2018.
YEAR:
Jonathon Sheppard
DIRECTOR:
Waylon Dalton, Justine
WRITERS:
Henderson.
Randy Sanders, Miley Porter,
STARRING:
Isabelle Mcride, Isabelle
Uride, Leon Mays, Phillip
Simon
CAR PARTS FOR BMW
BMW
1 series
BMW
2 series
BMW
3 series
-------------------------
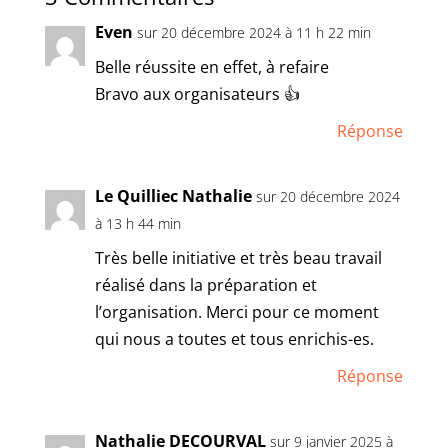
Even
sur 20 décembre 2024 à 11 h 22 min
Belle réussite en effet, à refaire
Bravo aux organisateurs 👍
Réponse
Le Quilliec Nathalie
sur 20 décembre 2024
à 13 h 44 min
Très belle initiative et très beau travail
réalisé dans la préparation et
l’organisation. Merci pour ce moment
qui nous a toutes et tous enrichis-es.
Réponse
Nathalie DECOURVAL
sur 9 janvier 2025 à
-------------------------
◆ TRY IT
Extract exactly and only the lines above from the line containing "sur 20 décembre 2024 à 11 h 22 min" through the line containing "sur 9 janvier 2025 à", both end lines included.

◆ OUTPUT OF THE EXERCISE
sur 20 décembre 2024 à 11 h 22 min
Belle réussite en effet, à refaire
Bravo aux organisateurs 👍
Réponse
Le Quilliec Nathalie
sur 20 décembre 2024
à 13 h 44 min
Très belle initiative et très beau travail
réalisé dans la préparation et
l’organisation. Merci pour ce moment
qui nous a toutes et tous enrichis-es.
Réponse
Nathalie DECOURVAL
sur 9 janvier 2025 à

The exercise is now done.